Tim Boerner has officially joined the Trucks and Fins community.

Tim Boerner is a skater, filmer and photographer. Skater comes first. Still, the stuff he shoots when he takes a little mid-session break is worth looking at. We’re proud to welcome him.

 

Tell us a quick story about your early skate days.

Always feels a bit awkward to admit it, just like if you met your wife on Tinder, but I got in touch with skateboarding in the early 2000s via a video game. Pretty much instantly after I started playing it, I wanted to try the real thing and grabbed the old shitty board from my cousin’s garage and went out on the street. Looking back the thing felt as if it basically had no bearings - I guess even if you pushed like Vallely you would not get anywhere with this board. Still I was hooked and got myself a slightly less shitty board from the local sports shop. From that point onwards it never stopped - other kids started skating around my area and quickly we had a little crew and collected signatures to convince the mayor of the little village I lived in to build a skatepark. As I never really got into flip tricks, I used to do a lot of oldschool stuff already back then - bonelesses, early grabs, you name it. In the early 2000s the hottest things were kickflip crossfoots and kickflip BS tailslides. I remember another skater complaining to the judges of a small contest I won when I was 14 that what I did was closer to fingerboarding than skateboarding. Since I moved to Hamburg in 2010 I've been 100% committed to bowl and transitions.

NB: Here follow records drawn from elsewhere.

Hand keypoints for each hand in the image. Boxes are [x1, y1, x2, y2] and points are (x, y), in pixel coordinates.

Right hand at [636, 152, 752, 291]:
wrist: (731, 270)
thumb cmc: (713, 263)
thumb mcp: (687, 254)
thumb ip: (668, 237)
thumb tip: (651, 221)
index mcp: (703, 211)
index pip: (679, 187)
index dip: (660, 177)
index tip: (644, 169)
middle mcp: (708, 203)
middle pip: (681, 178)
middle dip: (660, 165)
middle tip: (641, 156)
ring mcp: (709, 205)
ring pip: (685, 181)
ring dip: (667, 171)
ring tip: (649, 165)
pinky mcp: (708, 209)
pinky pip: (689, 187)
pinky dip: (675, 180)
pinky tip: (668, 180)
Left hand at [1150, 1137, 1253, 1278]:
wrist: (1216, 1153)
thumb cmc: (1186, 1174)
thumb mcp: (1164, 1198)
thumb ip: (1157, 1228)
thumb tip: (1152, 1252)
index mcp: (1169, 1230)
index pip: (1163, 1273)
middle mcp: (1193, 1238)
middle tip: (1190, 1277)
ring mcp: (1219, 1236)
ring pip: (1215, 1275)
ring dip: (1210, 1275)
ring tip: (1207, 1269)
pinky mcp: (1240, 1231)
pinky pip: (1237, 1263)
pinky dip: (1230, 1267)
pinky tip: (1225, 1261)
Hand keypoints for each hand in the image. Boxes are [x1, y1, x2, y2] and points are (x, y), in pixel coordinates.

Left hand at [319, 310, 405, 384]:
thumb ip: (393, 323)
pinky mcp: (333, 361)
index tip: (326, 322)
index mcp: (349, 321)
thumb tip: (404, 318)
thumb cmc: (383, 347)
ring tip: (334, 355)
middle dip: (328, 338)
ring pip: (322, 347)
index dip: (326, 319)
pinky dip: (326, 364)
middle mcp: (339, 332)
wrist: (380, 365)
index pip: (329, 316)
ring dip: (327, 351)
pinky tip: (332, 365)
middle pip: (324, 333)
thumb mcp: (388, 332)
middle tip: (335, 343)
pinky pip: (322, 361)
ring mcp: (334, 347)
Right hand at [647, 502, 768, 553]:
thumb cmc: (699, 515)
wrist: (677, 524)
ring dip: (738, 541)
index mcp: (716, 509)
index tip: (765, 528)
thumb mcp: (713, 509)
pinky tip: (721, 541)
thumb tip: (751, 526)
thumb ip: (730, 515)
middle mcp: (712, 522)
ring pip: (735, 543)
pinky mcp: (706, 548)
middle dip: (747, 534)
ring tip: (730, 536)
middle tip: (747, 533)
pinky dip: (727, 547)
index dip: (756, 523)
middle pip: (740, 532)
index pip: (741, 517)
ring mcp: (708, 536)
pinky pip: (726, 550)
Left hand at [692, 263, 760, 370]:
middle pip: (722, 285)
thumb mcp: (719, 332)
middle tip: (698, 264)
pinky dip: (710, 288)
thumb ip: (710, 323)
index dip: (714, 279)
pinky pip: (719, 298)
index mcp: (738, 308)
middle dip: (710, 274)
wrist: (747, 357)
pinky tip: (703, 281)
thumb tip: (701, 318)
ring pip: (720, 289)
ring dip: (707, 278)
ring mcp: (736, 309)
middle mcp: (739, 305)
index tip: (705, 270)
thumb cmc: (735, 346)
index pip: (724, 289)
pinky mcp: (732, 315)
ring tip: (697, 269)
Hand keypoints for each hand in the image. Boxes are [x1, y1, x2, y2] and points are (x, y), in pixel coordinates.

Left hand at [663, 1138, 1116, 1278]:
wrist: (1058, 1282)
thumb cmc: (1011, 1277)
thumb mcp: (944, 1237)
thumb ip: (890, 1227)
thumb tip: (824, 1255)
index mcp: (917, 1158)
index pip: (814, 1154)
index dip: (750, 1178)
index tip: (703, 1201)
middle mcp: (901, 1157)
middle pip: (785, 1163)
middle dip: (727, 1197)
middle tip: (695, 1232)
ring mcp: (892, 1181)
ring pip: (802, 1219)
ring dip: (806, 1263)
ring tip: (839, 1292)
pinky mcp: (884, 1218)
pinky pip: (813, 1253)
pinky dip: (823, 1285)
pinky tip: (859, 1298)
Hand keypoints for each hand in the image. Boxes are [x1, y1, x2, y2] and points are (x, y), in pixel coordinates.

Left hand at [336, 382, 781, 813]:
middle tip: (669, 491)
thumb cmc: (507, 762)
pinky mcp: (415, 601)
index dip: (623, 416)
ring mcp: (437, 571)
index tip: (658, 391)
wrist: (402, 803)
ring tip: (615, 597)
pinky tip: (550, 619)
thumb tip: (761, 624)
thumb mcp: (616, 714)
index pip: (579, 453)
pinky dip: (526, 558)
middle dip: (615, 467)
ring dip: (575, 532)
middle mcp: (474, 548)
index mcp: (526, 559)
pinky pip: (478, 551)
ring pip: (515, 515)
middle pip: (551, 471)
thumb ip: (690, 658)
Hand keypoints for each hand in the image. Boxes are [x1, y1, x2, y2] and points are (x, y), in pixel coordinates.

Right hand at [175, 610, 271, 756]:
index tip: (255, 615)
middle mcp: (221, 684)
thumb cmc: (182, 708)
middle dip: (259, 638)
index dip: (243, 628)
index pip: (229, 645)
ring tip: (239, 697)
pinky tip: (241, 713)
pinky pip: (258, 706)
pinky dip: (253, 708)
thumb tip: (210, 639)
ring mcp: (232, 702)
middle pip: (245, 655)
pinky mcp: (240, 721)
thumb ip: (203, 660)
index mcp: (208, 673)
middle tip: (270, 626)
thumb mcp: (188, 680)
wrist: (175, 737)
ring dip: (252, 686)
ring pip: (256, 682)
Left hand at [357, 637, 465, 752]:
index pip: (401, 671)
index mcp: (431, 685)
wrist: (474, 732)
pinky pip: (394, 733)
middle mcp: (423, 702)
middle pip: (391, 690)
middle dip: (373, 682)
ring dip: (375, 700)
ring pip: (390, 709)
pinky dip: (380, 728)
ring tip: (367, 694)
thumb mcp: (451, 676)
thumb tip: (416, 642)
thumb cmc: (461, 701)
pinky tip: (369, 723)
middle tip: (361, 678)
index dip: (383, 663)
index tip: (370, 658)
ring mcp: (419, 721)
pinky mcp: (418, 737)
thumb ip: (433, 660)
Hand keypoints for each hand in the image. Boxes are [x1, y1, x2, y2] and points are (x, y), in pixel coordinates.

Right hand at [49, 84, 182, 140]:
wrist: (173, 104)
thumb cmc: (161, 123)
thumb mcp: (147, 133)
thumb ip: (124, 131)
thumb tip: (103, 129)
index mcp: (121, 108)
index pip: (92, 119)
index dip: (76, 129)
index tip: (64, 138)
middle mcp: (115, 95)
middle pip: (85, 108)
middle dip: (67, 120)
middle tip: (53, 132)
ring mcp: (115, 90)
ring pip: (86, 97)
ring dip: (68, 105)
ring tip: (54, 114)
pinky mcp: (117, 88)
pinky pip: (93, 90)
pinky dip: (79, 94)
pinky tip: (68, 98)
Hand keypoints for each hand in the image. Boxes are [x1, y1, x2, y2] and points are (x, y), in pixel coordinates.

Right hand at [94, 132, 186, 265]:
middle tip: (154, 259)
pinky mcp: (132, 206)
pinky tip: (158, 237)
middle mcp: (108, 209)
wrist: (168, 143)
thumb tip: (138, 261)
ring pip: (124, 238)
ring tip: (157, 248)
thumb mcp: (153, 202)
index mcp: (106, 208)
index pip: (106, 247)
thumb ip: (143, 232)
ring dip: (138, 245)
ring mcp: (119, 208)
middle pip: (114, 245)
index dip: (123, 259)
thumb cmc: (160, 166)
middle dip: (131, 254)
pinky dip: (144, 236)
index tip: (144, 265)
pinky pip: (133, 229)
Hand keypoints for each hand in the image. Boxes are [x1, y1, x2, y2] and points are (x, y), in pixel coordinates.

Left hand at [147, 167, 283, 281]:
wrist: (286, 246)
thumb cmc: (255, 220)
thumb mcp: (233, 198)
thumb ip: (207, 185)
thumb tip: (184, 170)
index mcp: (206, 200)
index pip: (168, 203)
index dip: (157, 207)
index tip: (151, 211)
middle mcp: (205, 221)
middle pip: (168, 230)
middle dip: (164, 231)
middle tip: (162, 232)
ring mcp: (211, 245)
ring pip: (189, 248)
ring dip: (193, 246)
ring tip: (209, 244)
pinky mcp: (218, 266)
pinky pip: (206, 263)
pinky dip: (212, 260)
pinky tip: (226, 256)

Show us a picture you shot that you really like and tell us why.

The picture as such is surely not the best I've taken but it is at my local spot in Hamburg (Fruchtallee Bowl) which is located right next to a retirement home. It’s not just the people living in the retirement home who are regularly passing by, watching us for 10 minutes and walking on, but also lots of other people. For me the picture just shows that skateboarding, even if you have no direct connection to it, is something that people are always impressed by and interested in.

The guy backside grabbing through the frame is David, who also painted the whole bowl with a sick piece of artwork last year (www.david-czinczoll.com).

Which would be your dream photo combination – which skater/trick/spot would you like to capture?

Tough question as there are sooo many possibilities. I found a lot of inspiration in the earlier Blacklabel skate videos and always liked how Chet Childress and Jason Adams have a combination of heavy tricks mixed with lots of creative bullshit in between. So being out with these two guys in a flowpark would surely be a thing I'd love to do and photograph.